I have to generally agree with whats been said, and I fillet fish for a living.

#1-sharp knife. I'm not talking the $10 fred meyer fillet knife (though it'll work once or twice). The knife I fillet with you can find on amazon.com for about $30. It's great quality knife, but i do spend a few minutes sharpening it every day on a 3-stone morton and hone the edge (sharpening steel) about every other fish.

#2-keep the fish on ice. Don't freeze it, but, like HHM suggested, dress and put the fish on the rocks in the fridge. I haven't had a problem with filleting after say 8-10 hours after catch. If you think you have problems, try filleting a fish that's still half frozen.

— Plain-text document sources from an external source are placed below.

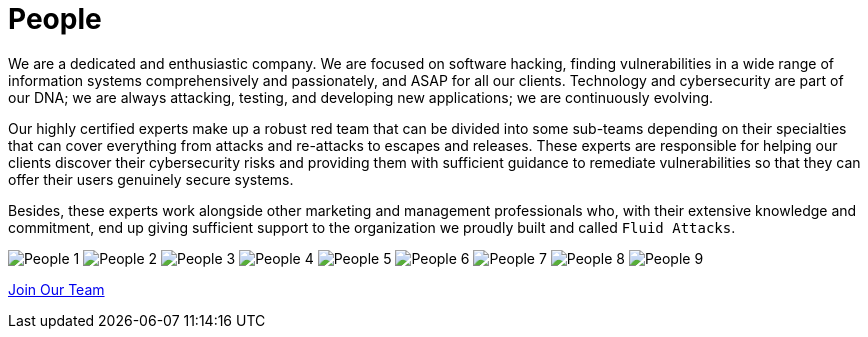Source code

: :slug: people/
:category: about-us
:description: We're a pentesting company with a team of ethical hackers focused on the detection of vulnerabilities on web applications with 20 years of experience.
:keywords: Fluid Attacks, Team, People, Profiles, Experience, Members, Ethical Hackers, Pentesting, Web Application
:banner: people-bg
:subtitle: Fluid Attacks Team

= People

We are a dedicated and enthusiastic company.
We are focused on software hacking,
finding vulnerabilities in a wide range of information systems
comprehensively and passionately, and ASAP for all our clients.
Technology and cybersecurity are part of our DNA;
we are always attacking, testing, and developing new applications;
we are continuously evolving.

Our highly certified experts make up a robust red team
that can be divided into some sub-teams depending on their specialties
that can cover everything from attacks and re-attacks to escapes and releases.
These experts are responsible for helping our clients
discover their cybersecurity risks
and providing them with sufficient guidance to remediate vulnerabilities
so that they can offer their users genuinely secure systems.

Besides, these experts work alongside
other marketing and management professionals who,
with their extensive knowledge and commitment,
end up giving sufficient support to the organization
we proudly built and called `Fluid Attacks`.

++++
<div class="tb-ppl tc flex-ns flex-wrap-ns db">
    <img src="people-1.png" alt="People 1" class="w-33-ns w-100 db">
    <img src="people-2.png" alt="People 2" class="w-33-ns w-100 db">
    <img src="people-3.png" alt="People 3" class="w-33-ns w-100 db">
    <img src="people-4.png" alt="People 4" class="w-33-ns w-100 db">
    <img src="people-5.png" alt="People 5" class="w-33-ns w-100 db">
    <img src="people-6.png" alt="People 6" class="w-33-ns w-100 db">
    <img src="people-7.png" alt="People 7" class="w-33-ns w-100 db">
    <img src="people-8.png" alt="People 8" class="w-33-ns w-100 db">
    <img src="people-9.png" alt="People 9" class="w-33-ns w-100 db">
</div>
++++

[role="tc"]
[button]#link:../../careers/[Join Our Team, role="button-rules"]#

#3-smooth movements. Ideally you want to cut the fillet in one fatal swoop. Tip #1 helps with this. Also, keep in mind, when the fish is on the table, it's not flat. There's no reason to try to keep the blade perfectly flat. I do give it a lil angle to keep it along the spine, and this also help keep the cut all the way down the fish to the tail.
 
Practice,practice,practice....

Practice,practice,practice....

FishSchooler;
Don't feel bad,Kevin,I once worked at Albertson's in the fish department and was required to fillet fish. The first few were all disasters! :wall: They looked more like sushi candidates. :redface::lol: I finally got the hang of it but it was not as easy as the experienced ones made it look. Take your time and don't try anything fancy. You will get better at it with practice.